Word for word, print each line of the listing below; pictures stay out.

(Data to process)
--- --- ---

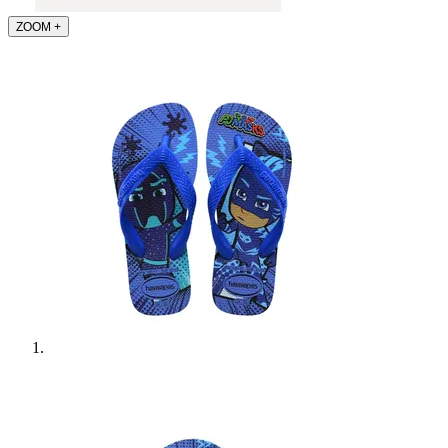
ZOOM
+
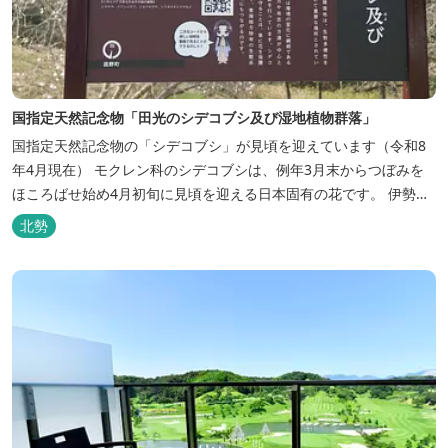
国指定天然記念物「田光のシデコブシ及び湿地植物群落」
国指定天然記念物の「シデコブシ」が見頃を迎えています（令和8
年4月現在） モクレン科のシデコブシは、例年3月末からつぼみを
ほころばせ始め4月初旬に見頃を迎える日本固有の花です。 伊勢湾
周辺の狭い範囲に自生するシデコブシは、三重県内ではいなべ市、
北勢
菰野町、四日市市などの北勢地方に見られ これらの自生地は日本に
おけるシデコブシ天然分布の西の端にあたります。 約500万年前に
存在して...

--- --- ---

(Solution to this exercise)
ZOOM
+
国指定天然記念物「田光のシデコブシ及び湿地植物群落」
国指定天然記念物の「シデコブシ」が見頃を迎えています（令和8
年4月現在） モクレン科のシデコブシは、例年3月末からつぼみを
ほころばせ始め4月初旬に見頃を迎える日本固有の花です。 伊勢湾
周辺の狭い範囲に自生するシデコブシは、三重県内ではいなべ市、
北勢
菰野町、四日市市などの北勢地方に見られ これらの自生地は日本に
おけるシデコブシ天然分布の西の端にあたります。 約500万年前に
存在して...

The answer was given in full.